I’m in the midst of applying for a job–well two different positions at the same school, actually. These are full-time, tenure-track positions at college that is a little bit of a commute, but either position may also have online coursework, which would be pretty ideal. These are some of the very first full-time positions that have surfaced in the last several years, since the budget cuts to higher education in California froze all hiring at nearby colleges. Job prospects have been pretty bleak in my field in recent years.
I have been far from enthusiastic about continuing to pursue the teaching profession for a few years now, and I am set on this whole new birth work career path. But I never have landed that full-time gig, so I really have no idea what it’s like not to be a freeway flyer, what it’s like to have regular health benefits and a salary, what it means to have respect in my position, or even a consistent office for that matter. I’ve gotten so very close on many occasions, but I can’t help but think this might be the time, that maybe I should give it one more chance.
It doesn’t hurt that this would mean an incredible amount of stability, that we could send BG to the preschool we want him to go to at J’s university. It would allow us to look toward buying a house where we want to live. And it would help me afford the training I really want to do for doula and childbirth ed. Of course, the bonus with teaching is that summers are off (if you don’t go all crazy and teach summer school), so J and I would both have summers off. We would have summers off with our son. See why this more than a little tempting?
So I’m giving it a go. I have to see if I might actually like teaching again when I have the benefit of a real position and stability.
It’s terrifying to do this, however, for a number of reasons: I don’t want to spend my life amidst stacks of student papers and miss out on my family. I don’t want to have to put committee work and meetings and students above watching my son grow up. I don’t want to get stuck in work that I don’t enjoy just because it comes with a steady paycheck. This last one I’m really afraid of.

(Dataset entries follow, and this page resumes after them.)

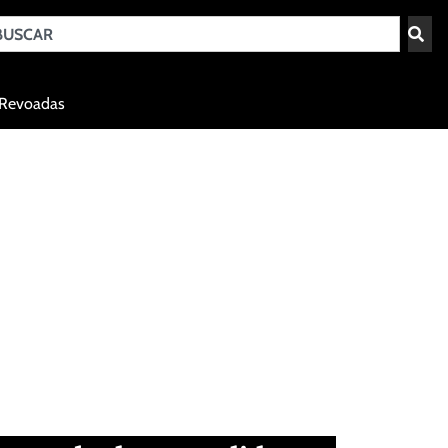
Teresina - PI
Revoadas
agosto 8, 2026 18:39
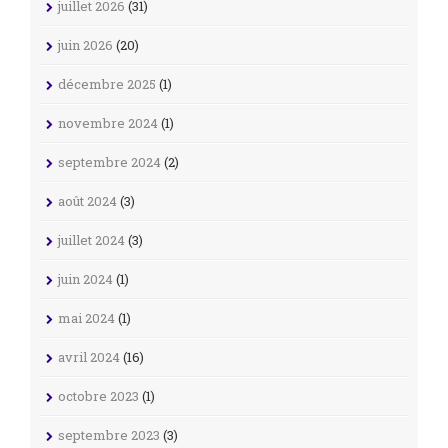
juillet 2026
(31)
juin 2026
(20)
décembre 2025
(1)
novembre 2024
(1)
septembre 2024
(2)
août 2024
(3)
juillet 2024
(3)
juin 2024
(1)
mai 2024
(1)
avril 2024
(16)
octobre 2023
(1)
septembre 2023
(3)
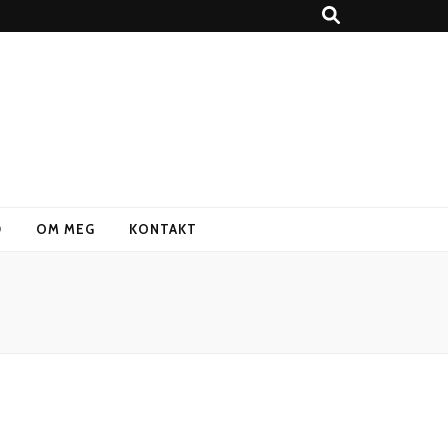
D
OM MEG
KONTAKT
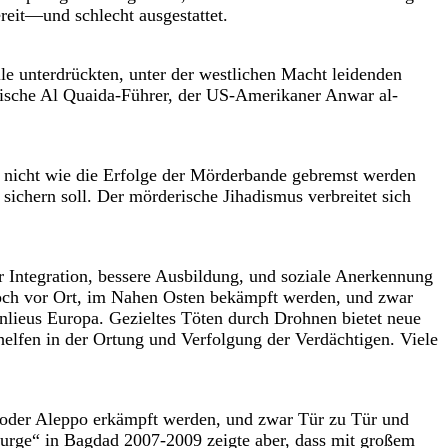
reit—und schlecht ausgestattet.
le unterdrückten, unter der westlichen Macht leidenden
tische Al Quaida-Führer, der US-Amerikaner Anwar al-
ch nicht wie die Erfolge der Mörderbande gebremst werden
sichern soll. Der mörderische Jihadismus verbreitet sich
r Integration, bessere Ausbildung, und soziale Anerkennung
doch vor Ort, im Nahen Osten bekämpft werden, und zwar
nlieus Europa. Gezieltes Töten durch Drohnen bietet neue
helfen in der Ortung und Verfolgung der Verdächtigen. Viele
 oder Aleppo erkämpft werden, und zwar Tür zu Tür und
Surge“ in Bagdad 2007-2009 zeigte aber, dass mit großem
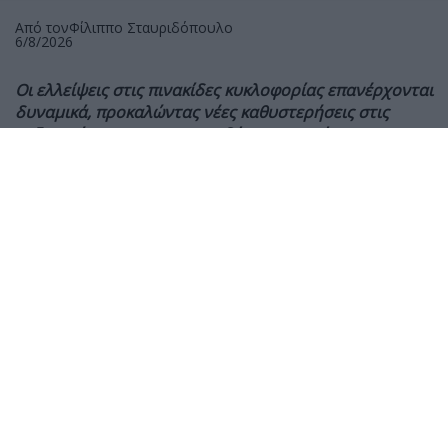
Από τον
Φίλιππο Σταυριδόπουλο
6/8/2026
Οι ελλείψεις στις πινακίδες κυκλοφορίας επανέρχονται
δυναμικά, προκαλώντας νέες καθυστερήσεις στις
ταξινομήσεις και στις παραδόσεις καινούργιων
οχημάτων. Το πρόβλημα, που το MOTO είχε αναδείξει
εδώ και μήνες, όχι μόνο δεν λύθηκε, αλλά πλέον
επηρεάζει ολόκληρη την αγορά, από τις μοτοσυκλέτες
έως τα αυτοκίνητα.
Δυστυχώς η πραγματικότητα έρχεται να επιβεβαιώσει
τις προβλέψεις. Οι ελλείψεις στις πινακίδες
κυκλοφορίας έχουν επανεμφανιστεί, με αποτέλεσμα
πολλές Διευθύνσεις Μεταφορών να αδυνατούν να
ολοκληρώσουν τις ταξινομήσεις νέων οχημάτων και
οι αντιπροσωπείες εν σειρά, να μην μπορούν να
πραγματοποιήσουν παραδόσεις στους πελάτες τους.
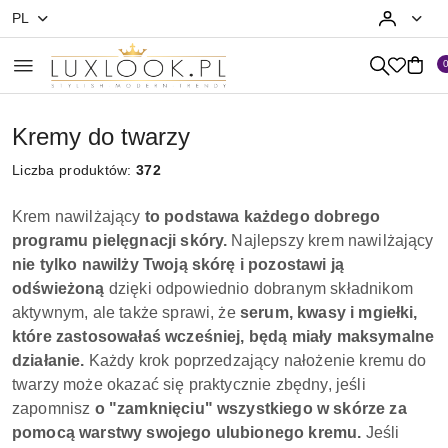
PL
Przejdź do treści głównej
Przejdź do wyszukiwarki
Przejdź do moje konto
Przejdź do menu głównego
Przejdź do stopki
Kremy do twarzy
Liczba produktów:
372
Krem nawilżający
to podstawa każdego dobrego
programu pielęgnacji skóry.
Najlepszy krem nawilżający
nie tylko nawilży Twoją skórę i pozostawi ją
odświeżoną
dzięki odpowiednio dobranym składnikom
aktywnym, ale także sprawi, że
serum, kwasy i mgiełki,
które zastosowałaś wcześniej, będą miały maksymalne
działanie.
Każdy krok poprzedzający nałożenie kremu do
twarzy może okazać się praktycznie zbędny, jeśli
zapomnisz
o "zamknięciu" wszystkiego w skórze za
pomocą warstwy swojego ulubionego kremu.
Jeśli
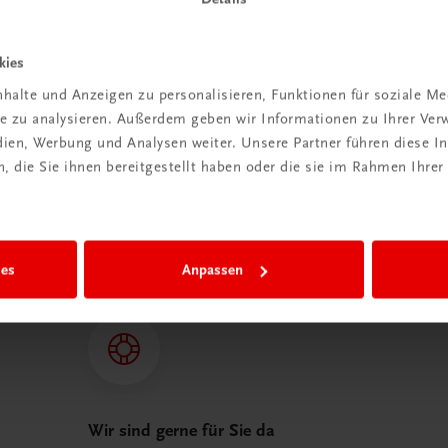
n
kies
t anmelden
halte und Anzeigen zu personalisieren, Funktionen für soziale M
ite zu analysieren. Außerdem geben wir Informationen zu Ihrer Ve
edien, Werbung und Analysen weiter. Unsere Partner führen diese 
 die Sie ihnen bereitgestellt haben oder die sie im Rahmen Ihrer
 TRAUNER!
ies
Anpassen
Wir sind gerne für Sie da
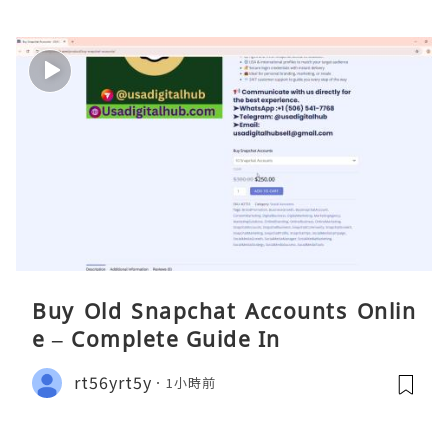
Buy Old Snapchat Accounts Onlin
e – Complete Guide In
rt56yrt5y
1小時前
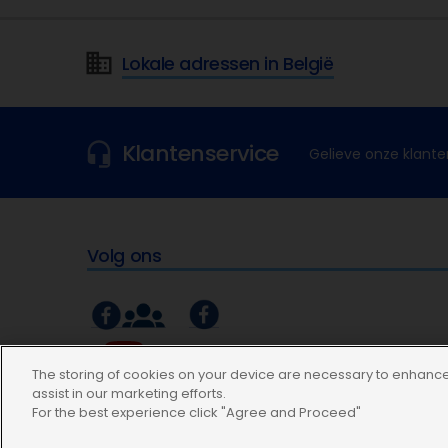
Lokale adressen in België
Klantenservice
Gelieve onze klante
Volg ons
The storing of cookies on your device are necessary to enhance 
assist in our marketing efforts.
For the best experience click "Agree and Proceed"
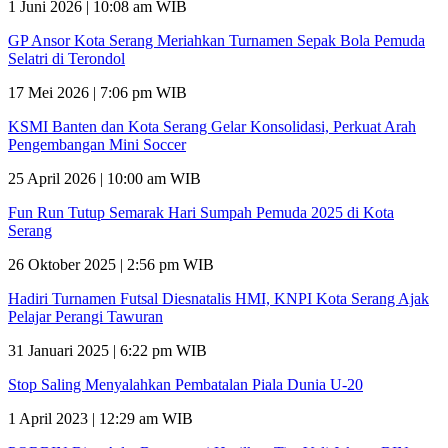
1 Juni 2026 | 10:08 am WIB
GP Ansor Kota Serang Meriahkan Turnamen Sepak Bola Pemuda
Selatri di Terondol
17 Mei 2026 | 7:06 pm WIB
KSMI Banten dan Kota Serang Gelar Konsolidasi, Perkuat Arah
Pengembangan Mini Soccer
25 April 2026 | 10:00 am WIB
Fun Run Tutup Semarak Hari Sumpah Pemuda 2025 di Kota
Serang
26 Oktober 2025 | 2:56 pm WIB
Hadiri Turnamen Futsal Diesnatalis HMI, KNPI Kota Serang Ajak
Pelajar Perangi Tawuran
31 Januari 2025 | 6:22 pm WIB
Stop Saling Menyalahkan Pembatalan Piala Dunia U-20
1 April 2023 | 12:29 am WIB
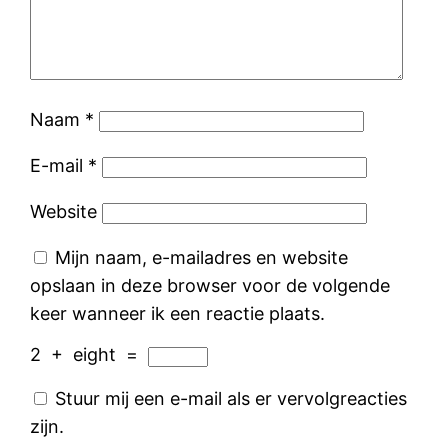
Naam
*
E-mail
*
Website
Mijn naam, e-mailadres en website
opslaan in deze browser voor de volgende
keer wanneer ik een reactie plaats.
2
+
eight
=
Stuur mij een e-mail als er vervolgreacties
zijn.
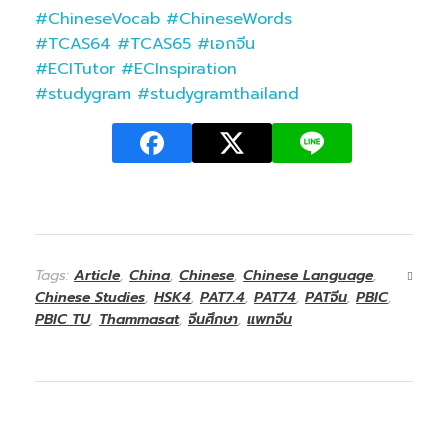
#ChineseVocab
#ChineseWords
#TCAS64
#TCAS65
#เอกจีน
#ECITutor
#ECInspiration
#studygram
#studygramthailand
Tags:
Article
,
China
,
Chinese
,
Chinese Language
,
Chinese Studies
,
HSK4
,
PAT7.4
,
PAT74
,
PATจีน
,
PBIC
,
PBIC TU
,
Thammasat
,
จีนศึกษา
,
แพทจีน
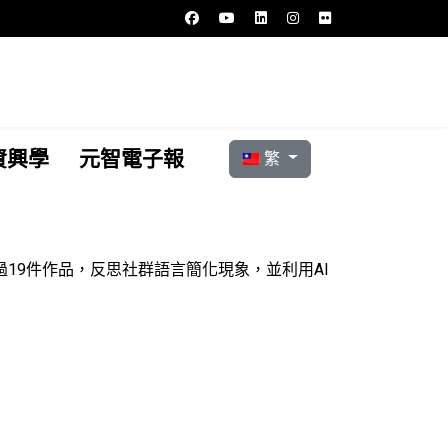
選擇你的語言
資興學
元智電子報
繁
19件作品，反思社群語言簡化現象，並利用AI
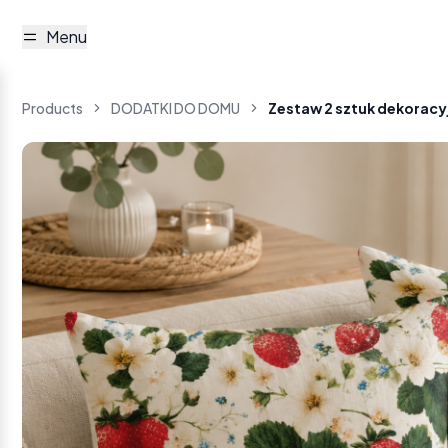
Menu
Products
DODATKI DO DOMU
Zestaw 2 sztuk dekorac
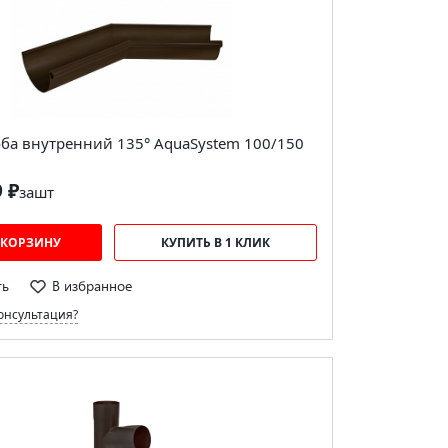
оба внутренний 135° AquaSystem 100/150
9 ₽
за
шт
 КОРЗИНУ
КУПИТЬ В 1 КЛИК
ть
В избранное
онсультация?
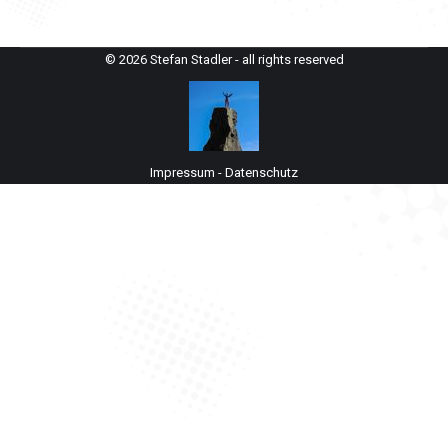
© 2026 Stefan Stadler - all rights reserved
Impressum
-
Datenschutz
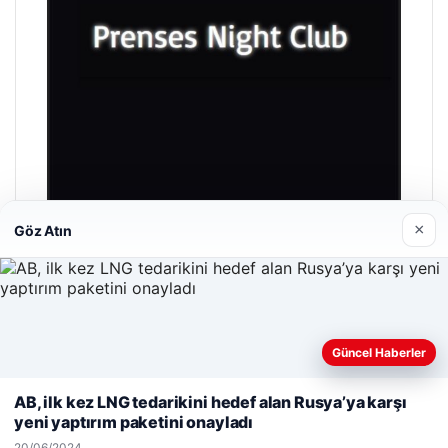
×
Göz Atın
Prenses Night Club
29/04/2026
Güncel Haberler
Web sitemizi nasıl kullandığınızı daha iyi anlayabilmek,
deneyiminizi kişiselleştirmek ve geliştirmek amacıyla çerezler
AB, ilk kez LNG tedarikini hedef alan Rusya’ya karşı
kullanıyoruz.
Çerez Politikamız
yeni yaptırım paketini onayladı
Reddet
Kabul Et
© 2026 Flash Haberler
20/06/2024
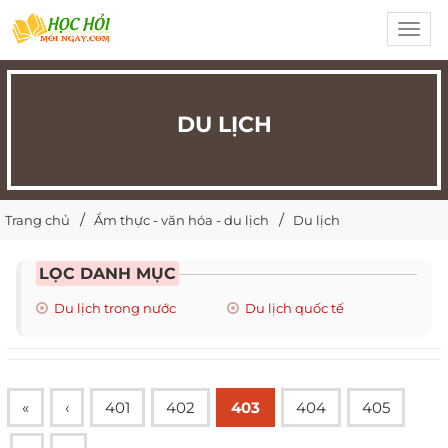
Toggl
navig
DU LỊCH
Trang chủ
Ẩm thực - văn hóa - du lịch
Du lịch
LỌC DANH MỤC
Du lịch trong nước
Du lịch quốc tế
«
‹
401
402
403
404
405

So you see, it’s not an easy decision applying for this job, but I have to know whether I have the chops, whether I can make it in academia once and for all. If I can, and I like it, great. If I can’t, it just means I’ve got other things to pursue. It is a bit thrilling, though, thinking about standing in front of a bunch of students on the first day of class again. I can’t deny that the classroom is a good fit for me. And in these last nearly three years away from it, I’ve missed it.